SaTC: CORE: Small: Systematic Threat Characterization and Prevention in Open-Domain Dialog Systems
Virginia Polytechnic Institute And State University, Blacksburg VA
Investigators
Abstract
Dialog systems or chatbots powered by deep neural networks are increasingly being deployed at scale without understanding the vulnerabilities impacting them. Using specially designed learning algorithms, these chatbots are trained to learn from existing human-human conversation data to produce convincing conversations on a variety of topics. However, biases in the training data, including intentionally injected ones, can make these systems ripe for abuse by malicious actors who aim to trigger toxic or harmful conversations. This may expose vulnerable users to potential harms, given the lack of attention to security in existing deployments and the fact that they are used in sensitive domains such as healthcare, emotional support, and the U.S. justice system. This project will systematically characterize a variety of threats impacting chatbot systems, then build novel deployable defenses to measure toxicity, uncover hidden vulnerabilities, detoxify impacted systems, and enable attack-resilient training pipelines. The project will also create partnerships between multiple computer science disciplines and between industry and academia to raise awareness of and defend against these threats.

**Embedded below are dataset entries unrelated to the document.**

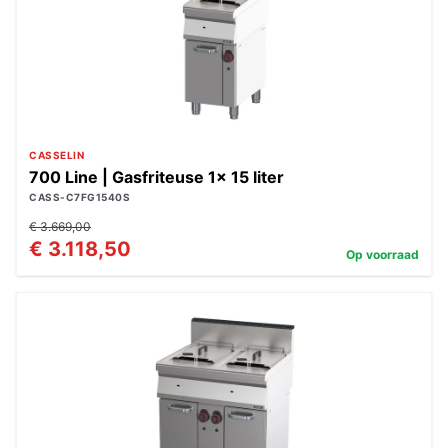
CASSELIN
700 Line | Gasfriteuse 1x 15 liter
CASS-C7FG1540S
€ 3.669,00
€ 3.118,50
Op voorraad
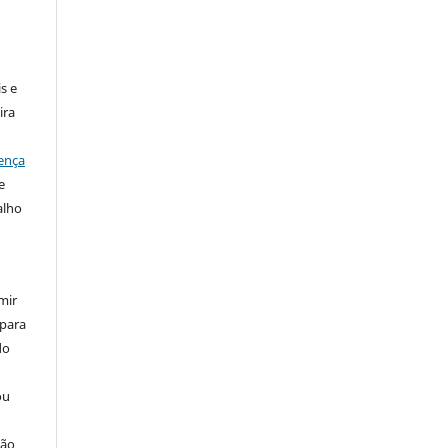
:
s e
ira
ença
e
alho
mir
 para
do
ou
ção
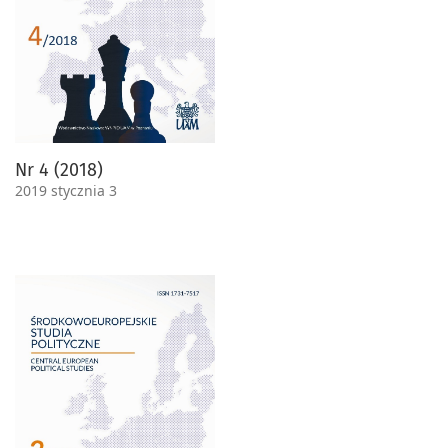
Nr 4 (2018)
2019 stycznia 3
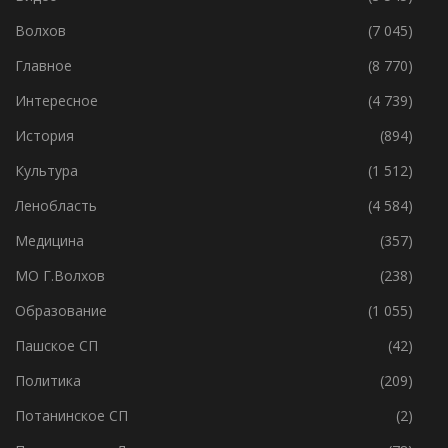
Без Рубрики
(119)
Видео
(3 545)
Волхов
(7 045)
Главное
(8 770)
Интересное
(4 739)
История
(894)
Культура
(1 512)
Ленобласть
(4 584)
Медицина
(357)
МО Г.Волхов
(238)
Образование
(1 055)
Пашское СП
(42)
Политика
(209)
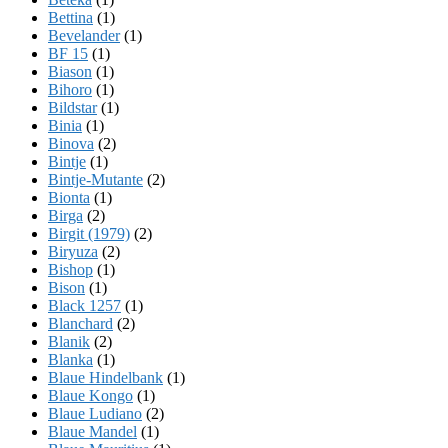
Bettina
(1)
Bevelander
(1)
BF 15
(1)
Biason
(1)
Bihoro
(1)
Bildstar
(1)
Binia
(1)
Binova
(2)
Bintje
(1)
Bintje-Mutante
(2)
Bionta
(1)
Birga
(2)
Birgit (1979)
(2)
Biryuza
(2)
Bishop
(1)
Bison
(1)
Black 1257
(1)
Blanchard
(2)
Blanik
(2)
Blanka
(1)
Blaue Hindelbank
(1)
Blaue Kongo
(1)
Blaue Ludiano
(2)
Blaue Mandel
(1)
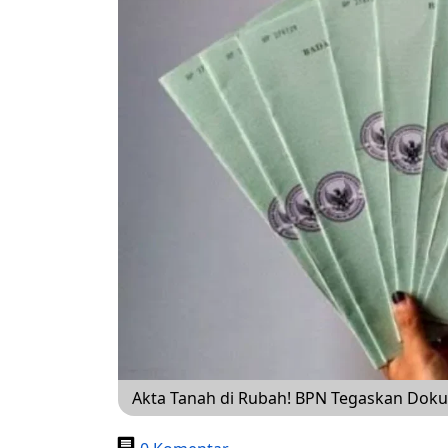
Akta Tanah di Rubah! BPN Tegaskan Dokum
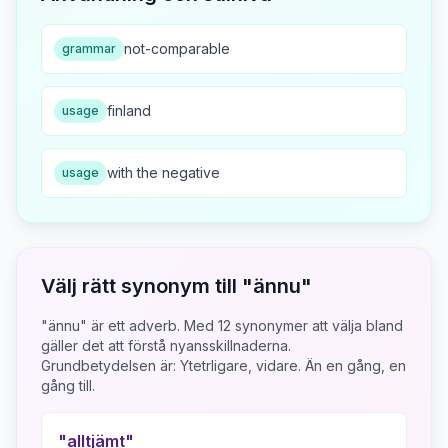
not-comparable
grammar
finland
usage
with the negative
usage
Välj rätt synonym till "
ännu
"
"ännu" är ett adverb.
Med
12
synonymer att välja bland
gäller det att förstå nyansskillnaderna.
Grundbetydelsen är:
Ytetrligare, vidare. Än en gång, en
gång till.
"
alltjämt
"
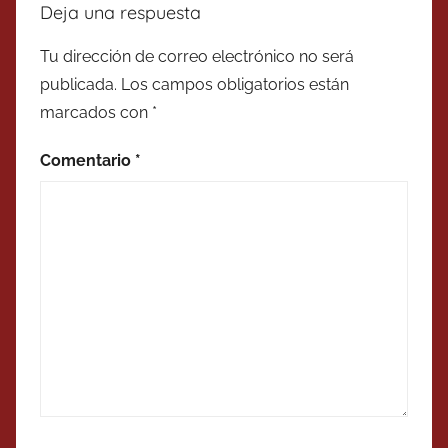
Deja una respuesta
Tu dirección de correo electrónico no será
publicada.
Los campos obligatorios están
marcados con
*
Comentario
*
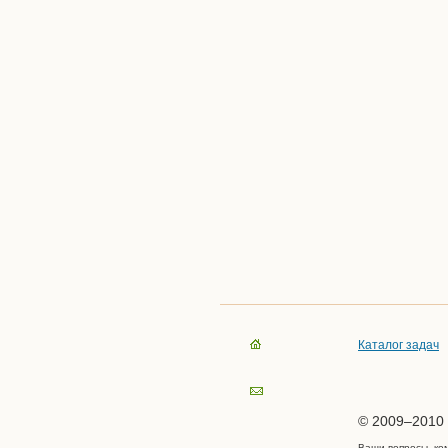
Каталог задач
© 2009–2010 
Ваши вопросы, ко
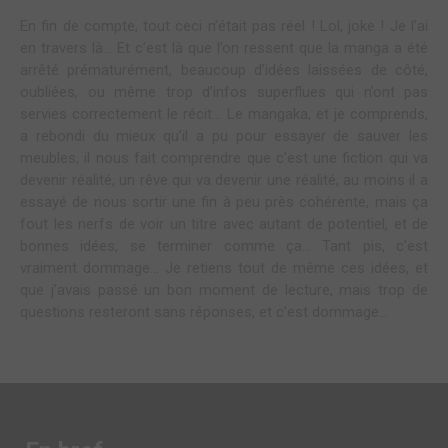
En fin de compte, tout ceci n’était pas réel ! Lol, joke ! Je l’ai
en travers là… Et c’est là que l’on ressent que la manga a été
arrêté prématurément, beaucoup d’idées laissées de côté,
oubliées, ou même trop d’infos superflues qui n’ont pas
servies correctement le récit… Le mangaka, et je comprends,
a rebondi du mieux qu’il a pu pour essayer de sauver les
meubles, il nous fait comprendre que c’est une fiction qui va
devenir réalité, un rêve qui va devenir une réalité, au moins il a
essayé de nous sortir une fin à peu près cohérente, mais ça
fout les nerfs de voir un titre avec autant de potentiel, et de
bonnes idées, se terminer comme ça… Tant pis, c’est
vraiment dommage… Je retiens tout de même ces idées, et
que j’avais passé un bon moment de lecture, mais trop de
questions resteront sans réponses, et c’est dommage…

The project provides unique opportunities to underrepresented K-12 students to study emerging topics in the field of machine learning and security, aiming to attract them towards STEM careers. This project has three research thrusts. The first is conducting a large-scale measurement study using widely used chatbot pipelines to characterize their vulnerability to unintentionally and intentionally injected toxicity. Toxicity injection attacks are characterized using a novel, fully automated pipeline that leverages large language models with minimal human supervision, allowing the methods to scale. The second thrust is developing a novel generative modeling approach to probe chatbots for hidden toxicity vulnerabilities, and to detoxify models and create safety benchmarks. The third thrust builds on the earlier findings to develop a novel attack-agnostic training pipeline that is resilient to toxicity injection attacks. This award reflects NSF's statutory mission and has been deemed worthy of support through evaluation using the Foundation's intellectual merit and broader impacts review criteria.